(Beginning of Exercise passage)

Friday, July 3, 2009

[INDUSTRY] USB 3.0 coming out this winter? Also, explanation on data sizes!


Link is here.

Apparently USB 3.0 may come out in the fourth quarter of 2009. For those who don't know, USB is the type of plug (a simplification) that many compute peripherals use. It's the rectangular, usually black, plug/wire that your keyboards, mice, headsets, external hard drives, cameras and many other devices use. When it first released it was a tremendous replacement over PS/2 plugs (circular plugs that your mice and keyboard used) due to its higher transfer rate and "plug and play" ability.


USB 3.0 means that soon you'll have even faster transfer rates, useful if you do backups regularly (which you should!) or hate having your photos take hours to transfer from your camera. It also might be fast enough to do 1080i HD streams, meaning that you could have your computer store high def TV shows or movies and play them on your TV with no buffering.

Here's a list of USB versions, their release years and their transfer rates:

USB 1.0 (1996): 12 Megabits per second
USB 2.0 (2000): 480 Megabits per second (40x faster than 1.0)
USB 3.0 (2009?): 5 Gigabits per second (~10.6x faster than 2.0, ~427x faster than 1.0)



For those who don't know, a bit is the smallest representation of data in the world of computers. It is quite literally a digit that stores one of two values: 0 or 1. Those who are more mathematically inclined may realize that it's just a base 2 digit. All data, without exception, is composed of bits. Explaining how that works would make this post too long, but I'll try to tackle that in the future.

(End of Exercise passage)
(Beginning of Dataset content)

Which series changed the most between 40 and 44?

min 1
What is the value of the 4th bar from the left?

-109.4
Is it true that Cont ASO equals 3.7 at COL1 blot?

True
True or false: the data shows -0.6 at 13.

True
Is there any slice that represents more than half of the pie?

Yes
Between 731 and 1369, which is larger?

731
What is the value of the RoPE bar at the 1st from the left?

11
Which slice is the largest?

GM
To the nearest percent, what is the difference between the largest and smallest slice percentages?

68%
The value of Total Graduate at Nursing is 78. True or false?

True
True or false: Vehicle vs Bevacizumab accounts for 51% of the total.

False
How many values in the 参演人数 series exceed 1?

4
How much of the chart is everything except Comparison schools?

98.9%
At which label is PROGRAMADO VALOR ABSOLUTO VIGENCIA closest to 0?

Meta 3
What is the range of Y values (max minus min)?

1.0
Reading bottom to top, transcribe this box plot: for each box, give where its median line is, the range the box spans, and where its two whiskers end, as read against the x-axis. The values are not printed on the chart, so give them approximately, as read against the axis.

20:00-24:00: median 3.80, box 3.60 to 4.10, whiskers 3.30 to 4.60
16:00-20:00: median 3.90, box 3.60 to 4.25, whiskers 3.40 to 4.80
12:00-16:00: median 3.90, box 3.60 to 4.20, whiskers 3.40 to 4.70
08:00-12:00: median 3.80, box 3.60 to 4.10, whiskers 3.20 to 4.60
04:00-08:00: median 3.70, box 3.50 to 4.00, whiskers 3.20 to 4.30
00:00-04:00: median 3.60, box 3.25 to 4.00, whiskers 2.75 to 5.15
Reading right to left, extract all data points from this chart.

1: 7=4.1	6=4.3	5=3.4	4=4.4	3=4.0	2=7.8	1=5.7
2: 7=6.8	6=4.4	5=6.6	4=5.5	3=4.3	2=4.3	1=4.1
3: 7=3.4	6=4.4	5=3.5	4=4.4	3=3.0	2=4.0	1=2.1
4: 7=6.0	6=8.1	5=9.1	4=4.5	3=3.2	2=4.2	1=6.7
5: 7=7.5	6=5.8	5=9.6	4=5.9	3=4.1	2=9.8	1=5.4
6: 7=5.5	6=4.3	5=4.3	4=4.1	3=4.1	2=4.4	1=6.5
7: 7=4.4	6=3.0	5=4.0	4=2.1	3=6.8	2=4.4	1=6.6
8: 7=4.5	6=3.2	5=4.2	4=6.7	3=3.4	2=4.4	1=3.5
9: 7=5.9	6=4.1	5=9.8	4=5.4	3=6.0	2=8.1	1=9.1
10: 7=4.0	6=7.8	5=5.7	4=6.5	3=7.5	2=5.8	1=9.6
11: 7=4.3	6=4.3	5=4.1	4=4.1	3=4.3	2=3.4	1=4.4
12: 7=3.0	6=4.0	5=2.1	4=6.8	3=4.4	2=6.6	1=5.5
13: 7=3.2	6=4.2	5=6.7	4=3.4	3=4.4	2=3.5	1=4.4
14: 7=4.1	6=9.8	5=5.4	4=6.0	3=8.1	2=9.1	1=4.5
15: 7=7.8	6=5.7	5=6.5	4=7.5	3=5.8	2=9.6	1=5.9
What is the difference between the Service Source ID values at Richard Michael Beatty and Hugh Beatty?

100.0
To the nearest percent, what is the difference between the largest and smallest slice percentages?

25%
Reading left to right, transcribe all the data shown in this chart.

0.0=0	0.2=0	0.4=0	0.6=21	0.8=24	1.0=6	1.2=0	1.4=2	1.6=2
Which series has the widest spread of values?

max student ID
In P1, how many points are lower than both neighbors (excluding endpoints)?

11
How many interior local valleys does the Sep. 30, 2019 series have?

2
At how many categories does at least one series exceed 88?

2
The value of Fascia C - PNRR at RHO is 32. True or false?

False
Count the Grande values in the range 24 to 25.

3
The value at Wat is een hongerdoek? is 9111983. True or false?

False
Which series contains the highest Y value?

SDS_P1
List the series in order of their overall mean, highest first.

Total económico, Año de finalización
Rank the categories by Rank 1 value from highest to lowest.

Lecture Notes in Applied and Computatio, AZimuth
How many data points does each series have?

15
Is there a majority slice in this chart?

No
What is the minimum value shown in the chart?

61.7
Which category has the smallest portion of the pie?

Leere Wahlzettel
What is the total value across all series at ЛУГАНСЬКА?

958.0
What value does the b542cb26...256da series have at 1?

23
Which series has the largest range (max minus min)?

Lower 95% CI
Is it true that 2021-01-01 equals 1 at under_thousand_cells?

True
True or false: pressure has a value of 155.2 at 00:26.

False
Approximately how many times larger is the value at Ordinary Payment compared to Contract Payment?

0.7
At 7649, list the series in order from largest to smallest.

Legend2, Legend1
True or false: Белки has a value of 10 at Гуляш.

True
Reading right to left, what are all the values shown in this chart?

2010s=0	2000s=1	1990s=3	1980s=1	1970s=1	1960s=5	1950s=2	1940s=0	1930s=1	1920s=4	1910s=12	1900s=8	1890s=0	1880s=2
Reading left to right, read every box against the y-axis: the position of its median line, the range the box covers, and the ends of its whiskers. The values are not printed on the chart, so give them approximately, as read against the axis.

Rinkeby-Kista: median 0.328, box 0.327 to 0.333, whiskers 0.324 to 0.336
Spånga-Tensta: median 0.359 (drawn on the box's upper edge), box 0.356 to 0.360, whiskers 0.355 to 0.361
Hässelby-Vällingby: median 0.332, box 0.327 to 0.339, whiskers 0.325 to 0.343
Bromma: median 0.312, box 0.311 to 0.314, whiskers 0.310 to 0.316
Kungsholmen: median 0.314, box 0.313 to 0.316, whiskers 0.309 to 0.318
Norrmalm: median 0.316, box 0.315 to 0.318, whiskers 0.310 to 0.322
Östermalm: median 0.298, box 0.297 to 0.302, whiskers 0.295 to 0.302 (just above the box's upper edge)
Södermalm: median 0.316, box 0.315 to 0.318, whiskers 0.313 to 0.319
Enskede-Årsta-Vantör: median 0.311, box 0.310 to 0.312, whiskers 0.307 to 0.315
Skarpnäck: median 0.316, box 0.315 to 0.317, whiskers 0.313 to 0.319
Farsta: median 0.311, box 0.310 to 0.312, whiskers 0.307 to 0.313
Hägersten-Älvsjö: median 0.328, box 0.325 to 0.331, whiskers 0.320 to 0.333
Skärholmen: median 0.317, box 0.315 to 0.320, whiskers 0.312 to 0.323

(End of Dataset content)

Task goal
In the post about USB 3.0, what transfer rate is listed for USB 2.0?

Result for this exercise
480 Megabits per second